A supply of more blatant comedy is provided by Engine, who has to feign lunacy to escape the consequences of his previous financial manipulations and swindles.

In addition to a wide range of commonalities with Shirley's plays, The Country Captain shows debts to the drama of Ben Jonson. This is unsurprising, since Newcastle was a patron and friend of Jonson, and on the basis of his plays is often included in the so-called Sons of Ben, the group of self-styled imitators of the master.

==Sources==
- Davis, Joe Lee. The Sons of Ben: Jonsonian Comedy in Caroline England. Detroit, Wayne State University Press, 1967.
- Forsythe, Robert Stanley.
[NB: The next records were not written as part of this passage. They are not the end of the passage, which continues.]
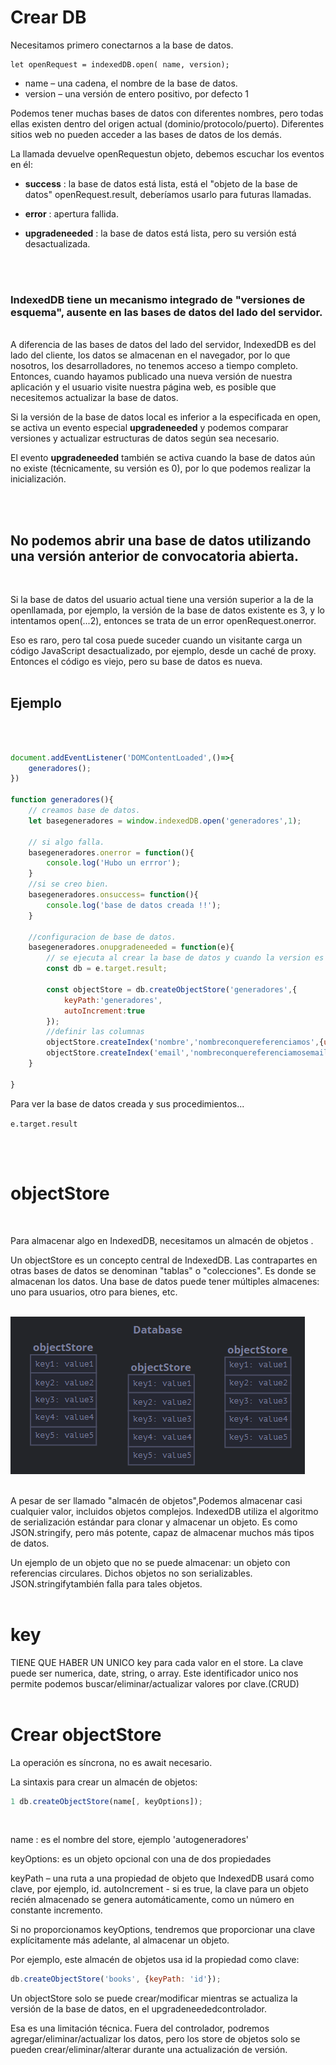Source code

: # Crear DB

Necesitamos primero conectarnos a la base de datos.

```JS
let openRequest = indexedDB.open( name, version);
```

+ name – una cadena, el nombre de la base de datos.
+ version – una versión de entero positivo, por defecto 1

Podemos tener muchas bases de datos con diferentes nombres, pero todas ellas existen dentro del origen actual (dominio/protocolo/puerto). Diferentes sitios web no pueden acceder a las bases de datos de los demás.

La llamada devuelve openRequestun objeto, debemos escuchar los eventos en él:

+ **success** : la base de datos está lista, está el "objeto de la base de datos" openRequest.result, deberíamos usarlo para futuras llamadas.

+ **error** : apertura fallida.

+ **upgradeneeded** : la base de datos está lista, pero su versión está desactualizada.


<br>
<br>

### **IndexedDB tiene un mecanismo integrado de "versiones de esquema", ausente en las bases de datos del lado del servidor.**

<br>
A diferencia de las bases de datos del lado del servidor, IndexedDB es del lado del cliente, los datos se almacenan en el navegador, por lo que nosotros, los desarrolladores, no tenemos acceso a tiempo completo. Entonces, cuando hayamos publicado una nueva versión de nuestra aplicación y el usuario visite nuestra página web, es posible que necesitemos actualizar la base de datos.

Si la versión de la base de datos local es inferior a la especificada en open, se activa un evento especial **upgradeneeded** y podemos comparar versiones y actualizar estructuras de datos según sea necesario.

El evento **upgradeneeded** también se activa cuando la base de datos aún no existe (técnicamente, su versión es 0), por lo que podemos realizar la inicialización.

<br>
<br>

## **No podemos abrir una base de datos utilizando una versión anterior de convocatoria abierta**.

<br>

Si la base de datos del usuario actual tiene una versión superior a la de la openllamada, por ejemplo, la versión de la base de datos existente es 3, y lo intentamos open(...2), entonces se trata de un error openRequest.onerror.



Eso es raro, pero tal cosa puede suceder cuando un visitante carga un código JavaScript desactualizado, por ejemplo, desde un caché de proxy. Entonces el código es viejo, pero su base de datos es nueva.
<br>
<br>


## Ejemplo

<br>

```javascript

document.addEventListener('DOMContentLoaded',()=>{
    generadores();
})

function generadores(){
    // creamos base de datos.
    let basegeneradores = window.indexedDB.open('generadores',1);

    // si algo falla.
    basegeneradores.onerror = function(){
        console.log('Hubo un errror');
    }
    //si se creo bien.
    basegeneradores.onsuccess= function(){
        console.log('base de datos creada !!');
    }

    //configuracion de base de datos.
    basegeneradores.onupgradeneeded = function(e){
        // se ejecuta al crear la base de datos y cuando la version es superior a la anterior.
        const db = e.target.result;

        const objectStore = db.createObjectStore('generadores',{
            keyPath:'generadores',
            autoIncrement:true    
        });
        //definir las columnas
        objectStore.createIndex('nombre','nombreconquereferenciamos',{unique:false});
        objectStore.createIndex('email','nombreconquereferenciamosemail',{unique:true});
    }

}
```

Para ver la base de datos creada y sus procedimientos...

` e.target.result `  

<br>
<br>

# objectStore
<br>

Para almacenar algo en IndexedDB, necesitamos un almacén de objetos .

Un objectStore es un concepto central de IndexedDB. Las contrapartes en otras bases de datos se denominan "tablas" o "colecciones". Es donde se almacenan los datos. Una base de datos puede tener múltiples almacenes: uno para usuarios, otro para bienes, etc.
<br>
<br>

![INGRE cROME](../../imagenes/formato%20indexeddb.png)

<br>
A pesar de ser llamado "almacén de objetos",Podemos almacenar casi cualquier valor, incluidos objetos complejos.
IndexedDB utiliza el algoritmo de serialización estándar para clonar y almacenar un objeto. Es como JSON.stringify, pero más potente, capaz de almacenar muchos más tipos de datos.

Un ejemplo de un objeto que no se puede almacenar: un objeto con referencias circulares. Dichos objetos no son serializables. JSON.stringifytambién falla para tales objetos.
<br>
<br>

# key

TIENE QUE HABER UN UNICO key para cada valor en el store.
La clave puede ser numerica, date, string, o array.
Este identificador unico nos permite  podemos buscar/eliminar/actualizar valores por clave.(CRUD)
<br>
<br>

# Crear objectStore

La operación es síncrona, no es await necesario.

La sintaxis para crear un almacén de objetos:
<br>

```javascript
1 db.createObjectStore(name[, keyOptions]);
```
<br>

name : es el nombre del store, ejemplo 'autogeneradores'

keyOptions: es un objeto opcional con una de dos propiedades

  keyPath – una ruta a una propiedad de objeto que IndexedDB usará como clave, por ejemplo, id.
  autoIncrement - si es true, la clave para un objeto recién almacenado se genera automáticamente, como un número en constante incremento.

Si no proporcionamos keyOptions, tendremos que proporcionar una clave explícitamente más adelante, al almacenar un objeto.

Por ejemplo, este almacén de objetos usa id la propiedad como clave:

```javascript
db.createObjectStore('books', {keyPath: 'id'});
```


Un objectStore solo se puede crear/modificar mientras se actualiza la versión de la base de datos, en el upgradeneededcontrolador.

Esa es una limitación técnica. Fuera del controlador, podremos agregar/eliminar/actualizar los datos, pero los store de objetos solo se pueden crear/eliminar/alterar durante una actualización de versión.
The Relations of Shirley's Plays to the Elizabethan Drama. New York, Columbia University Press, 1914.
- Logan, Terence P., and Denzell S. Smith, eds. The Later Jacobean and Caroline Dramatists, Lincoln, NE, University of Nebraska Press, 1978;
- Nason, Arthur Huntington. James Shirley, Dramatist: A Biographical and Critical Study. New York, 1915; reprinted New York, Benjamin Blom, 1967.
- Perry, Henry Ten Eyck. The First Duchess of Newcastle and Her Husband as Figures in Literary History. Boston, Ginn and Co., 1918.